EXERCISE REQUIREMENTS: Reprint the entries without altering anything.

BEGIN GIVEN RECORDS

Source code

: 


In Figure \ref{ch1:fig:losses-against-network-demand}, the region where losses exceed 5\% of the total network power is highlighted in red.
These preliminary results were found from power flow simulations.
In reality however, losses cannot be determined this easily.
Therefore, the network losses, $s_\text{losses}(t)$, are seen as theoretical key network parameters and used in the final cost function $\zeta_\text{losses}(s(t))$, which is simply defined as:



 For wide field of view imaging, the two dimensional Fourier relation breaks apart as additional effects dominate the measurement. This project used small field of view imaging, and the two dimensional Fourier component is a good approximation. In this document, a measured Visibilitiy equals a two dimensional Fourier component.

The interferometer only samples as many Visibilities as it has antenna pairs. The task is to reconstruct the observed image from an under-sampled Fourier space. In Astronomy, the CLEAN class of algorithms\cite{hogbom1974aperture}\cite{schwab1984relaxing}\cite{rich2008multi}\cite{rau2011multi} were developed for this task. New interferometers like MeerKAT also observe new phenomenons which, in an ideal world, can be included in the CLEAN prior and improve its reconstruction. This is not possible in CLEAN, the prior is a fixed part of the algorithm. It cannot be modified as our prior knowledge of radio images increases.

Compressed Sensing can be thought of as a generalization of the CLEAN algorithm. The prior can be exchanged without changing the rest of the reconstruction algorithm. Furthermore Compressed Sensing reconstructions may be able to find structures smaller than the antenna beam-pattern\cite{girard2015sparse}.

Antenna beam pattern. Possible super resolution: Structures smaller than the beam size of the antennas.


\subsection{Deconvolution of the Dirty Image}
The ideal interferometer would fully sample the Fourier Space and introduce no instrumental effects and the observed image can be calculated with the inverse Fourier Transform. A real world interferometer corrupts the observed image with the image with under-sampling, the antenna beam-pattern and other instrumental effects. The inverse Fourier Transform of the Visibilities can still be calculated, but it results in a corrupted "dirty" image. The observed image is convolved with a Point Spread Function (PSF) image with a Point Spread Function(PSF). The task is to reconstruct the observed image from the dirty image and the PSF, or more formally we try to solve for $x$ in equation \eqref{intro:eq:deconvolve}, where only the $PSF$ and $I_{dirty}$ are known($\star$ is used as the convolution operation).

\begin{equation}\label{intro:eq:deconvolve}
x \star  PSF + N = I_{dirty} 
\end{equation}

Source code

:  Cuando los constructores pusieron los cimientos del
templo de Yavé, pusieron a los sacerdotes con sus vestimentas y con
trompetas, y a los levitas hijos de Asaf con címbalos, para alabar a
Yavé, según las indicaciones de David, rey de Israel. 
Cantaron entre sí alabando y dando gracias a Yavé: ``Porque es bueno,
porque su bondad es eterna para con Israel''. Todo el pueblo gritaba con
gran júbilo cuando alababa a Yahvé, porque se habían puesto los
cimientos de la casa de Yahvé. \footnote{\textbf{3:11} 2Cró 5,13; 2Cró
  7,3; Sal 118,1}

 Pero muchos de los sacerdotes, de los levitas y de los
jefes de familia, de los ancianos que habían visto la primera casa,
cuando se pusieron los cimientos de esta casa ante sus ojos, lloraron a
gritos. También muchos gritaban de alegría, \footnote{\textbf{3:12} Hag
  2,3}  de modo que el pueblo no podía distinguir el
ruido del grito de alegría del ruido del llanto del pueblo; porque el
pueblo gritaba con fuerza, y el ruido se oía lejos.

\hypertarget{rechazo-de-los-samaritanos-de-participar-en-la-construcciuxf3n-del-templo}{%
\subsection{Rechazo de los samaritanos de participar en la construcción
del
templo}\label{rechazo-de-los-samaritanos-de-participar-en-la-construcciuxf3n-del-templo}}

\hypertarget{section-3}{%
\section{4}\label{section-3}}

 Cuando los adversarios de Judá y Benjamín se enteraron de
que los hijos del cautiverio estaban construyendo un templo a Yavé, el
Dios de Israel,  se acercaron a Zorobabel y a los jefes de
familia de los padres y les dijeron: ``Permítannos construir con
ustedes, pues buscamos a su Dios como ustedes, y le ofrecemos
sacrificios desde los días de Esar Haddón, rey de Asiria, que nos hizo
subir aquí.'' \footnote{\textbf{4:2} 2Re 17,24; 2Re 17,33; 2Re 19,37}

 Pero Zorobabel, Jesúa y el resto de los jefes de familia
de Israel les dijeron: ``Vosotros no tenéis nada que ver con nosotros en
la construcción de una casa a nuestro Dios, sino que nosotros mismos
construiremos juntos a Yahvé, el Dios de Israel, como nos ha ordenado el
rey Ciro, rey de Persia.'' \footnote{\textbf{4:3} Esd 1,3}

END GIVEN RECORDS

PROBLEM SOLUTION:
Source code

: 


In Figure \ref{ch1:fig:losses-against-network-demand}, the region where losses exceed 5\% of the total network power is highlighted in red.
These preliminary results were found from power flow simulations.
In reality however, losses cannot be determined this easily.
Therefore, the network losses, $s_\text{losses}(t)$, are seen as theoretical key network parameters and used in the final cost function $\zeta_\text{losses}(s(t))$, which is simply defined as:



 For wide field of view imaging, the two dimensional Fourier relation breaks apart as additional effects dominate the measurement. This project used small field of view imaging, and the two dimensional Fourier component is a good approximation. In this document, a measured Visibilitiy equals a two dimensional Fourier component.

The interferometer only samples as many Visibilities as it has antenna pairs. The task is to reconstruct the observed image from an under-sampled Fourier space. In Astronomy, the CLEAN class of algorithms\cite{hogbom1974aperture}\cite{schwab1984relaxing}\cite{rich2008multi}\cite{rau2011multi} were developed for this task. New interferometers like MeerKAT also observe new phenomenons which, in an ideal world, can be included in the CLEAN prior and improve its reconstruction. This is not possible in CLEAN, the prior is a fixed part of the algorithm. It cannot be modified as our prior knowledge of radio images increases.

Compressed Sensing can be thought of as a generalization of the CLEAN algorithm. The prior can be exchanged without changing the rest of the reconstruction algorithm. Furthermore Compressed Sensing reconstructions may be able to find structures smaller than the antenna beam-pattern\cite{girard2015sparse}.

Antenna beam pattern. Possible super resolution: Structures smaller than the beam size of the antennas.


\subsection{Deconvolution of the Dirty Image}
The ideal interferometer would fully sample the Fourier Space and introduce no instrumental effects and the observed image can be calculated with the inverse Fourier Transform. A real world interferometer corrupts the observed image with the image with under-sampling, the antenna beam-pattern and other instrumental effects. The inverse Fourier Transform of the Visibilities can still be calculated, but it results in a corrupted "dirty" image. The observed image is convolved with a Point Spread Function (PSF) image with a Point Spread Function(PSF). The task is to reconstruct the observed image from the dirty image and the PSF, or more formally we try to solve for $x$ in equation \eqref{intro:eq:deconvolve}, where only the $PSF$ and $I_{dirty}$ are known($\star$ is used as the convolution operation).

\begin{equation}\label{intro:eq:deconvolve}
x \star  PSF + N = I_{dirty} 
\end{equation}

Source code

:  Cuando los constructores pusieron los cimientos del
templo de Yavé, pusieron a los sacerdotes con sus vestimentas y con
trompetas, y a los levitas hijos de Asaf con címbalos, para alabar a
Yavé, según las indicaciones de David, rey de Israel. 
Cantaron entre sí alabando y dando gracias a Yavé: ``Porque es bueno,
porque su bondad es eterna para con Israel''. Todo el pueblo gritaba con
gran júbilo cuando alababa a Yahvé, porque se habían puesto los
cimientos de la casa de Yahvé. \footnote{\textbf{3:11} 2Cró 5,13; 2Cró
  7,3; Sal 118,1}

 Pero muchos de los sacerdotes, de los levitas y de los
jefes de familia, de los ancianos que habían visto la primera casa,
cuando se pusieron los cimientos de esta casa ante sus ojos, lloraron a
gritos. También muchos gritaban de alegría, \footnote{\textbf{3:12} Hag
  2,3}  de modo que el pueblo no podía distinguir el
ruido del grito de alegría del ruido del llanto del pueblo; porque el
pueblo gritaba con fuerza, y el ruido se oía lejos.

\hypertarget{rechazo-de-los-samaritanos-de-participar-en-la-construcciuxf3n-del-templo}{%
\subsection{Rechazo de los samaritanos de participar en la construcción
del
templo}\label{rechazo-de-los-samaritanos-de-participar-en-la-construcciuxf3n-del-templo}}

\hypertarget{section-3}{%
\section{4}\label{section-3}}

 Cuando los adversarios de Judá y Benjamín se enteraron de
que los hijos del cautiverio estaban construyendo un templo a Yavé, el
Dios de Israel,  se acercaron a Zorobabel y a los jefes de
familia de los padres y les dijeron: ``Permítannos construir con
ustedes, pues buscamos a su Dios como ustedes, y le ofrecemos
sacrificios desde los días de Esar Haddón, rey de Asiria, que nos hizo
subir aquí.'' \footnote{\textbf{4:2} 2Re 17,24; 2Re 17,33; 2Re 19,37}

 Pero Zorobabel, Jesúa y el resto de los jefes de familia
de Israel les dijeron: ``Vosotros no tenéis nada que ver con nosotros en
la construcción de una casa a nuestro Dios, sino que nosotros mismos
construiremos juntos a Yahvé, el Dios de Israel, como nos ha ordenado el
rey Ciro, rey de Persia.'' \footnote{\textbf{4:3} Esd 1,3}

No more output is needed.